Quote Originally Posted by SuperChuck
Ha!

I'm COMPLETELY opposed to the death penalty.

I also think it's rediculous to charge kids as adults.

J Edgar Hoover renamed all our prisons to "Correctional Facilities" and I really think he was on to something (about the correctional facilities, not cross-dressing). However, I think the prison system is a COMPLETE failure...

I had a revelation a couple years back. I was watching a documentary on Parris Island and one of the drill sargeants mentioned that roughly half the kids joining the Marines realize that they need discipline; they realize that they can either join the military or end up in prison. So what do you do with the people that go to prison instead? Treat them like Marines!

My "system" puts inmates through a 6 week boot camp loosely based on the Marine Corps model. Once the inmate passes boot (which, like actual boot, may take more than one attempt), the inmate can then join the prison system. The emphasis of the prison system would change as well. Education and hard work are stressed. Inmates are educated in a trade beneficial to the state and put to work. The work should be largely creative in nature: building bridges, levees, repairing municipal buildings, etc. The idea here is to create an understanding of improving society.

The current system brings 'em in, ferments them, and lets them out. Bring 'em in, fix 'em, and get 'em out.

I've never understood charging a child as an adult.
As a society, we have determined that a 15 year old kid does not have the understanding of right and wrong.
Yet, we decide that, if they do something REALLY bad, they MUST have full understanding.
That just doesn't make sense.

An army officer once explained why the army doesn't accept people older than 24 (or whatever the age is). If you tell a 17 year old to take that hill, they don't ask questions. If you tell a 27 year old to take that hill, they'll tell you no fucking way, there are guys shooting up there. The 17 year old understands that there are people up there shooting, but doesn't understand what it MEANS to wind up in a body bag. A 27 year old is typically more mature and self-protective.

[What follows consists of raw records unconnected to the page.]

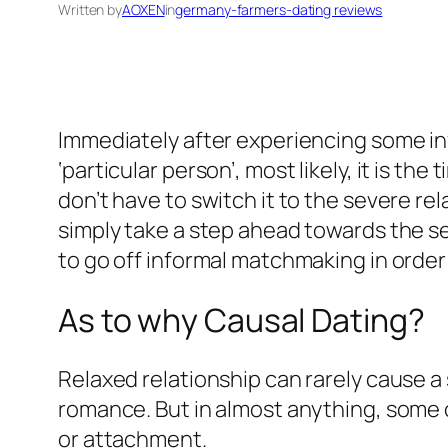
Written by
AOXEN
in
germany-farmers-dating reviews
Immediately after experiencing some in
‘particular person’, most likely, it is the
don’t have to switch it to the severe re
simply take a step ahead towards the 
to go off informal matchmaking in order
As to why Causal Dating?
Relaxed relationship can rarely cause a 
romance. But in almost anything, some
or attachment.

If I had the same intellect I had at 15, I'd be dead.
The boot camp thing has been tried. The last one was dismantled a couple of months ago - it was in CA and was part of the Bureau of Prisons (BOP - Federal). The "creative labor" thing is and has been part of prison systems for decades. I don't know the stats re: what has been helpful and what hasn't. I do believe strongly that prison has become simply a bandaid for a symptom of much larger problem; you're right about the fact that the prison systems, federal AND state, are largely failures. The problem: lack of accountability.

On whether an adolescent has an abstract grasp of death, right and wrong, or whatever, varies from one person to the next.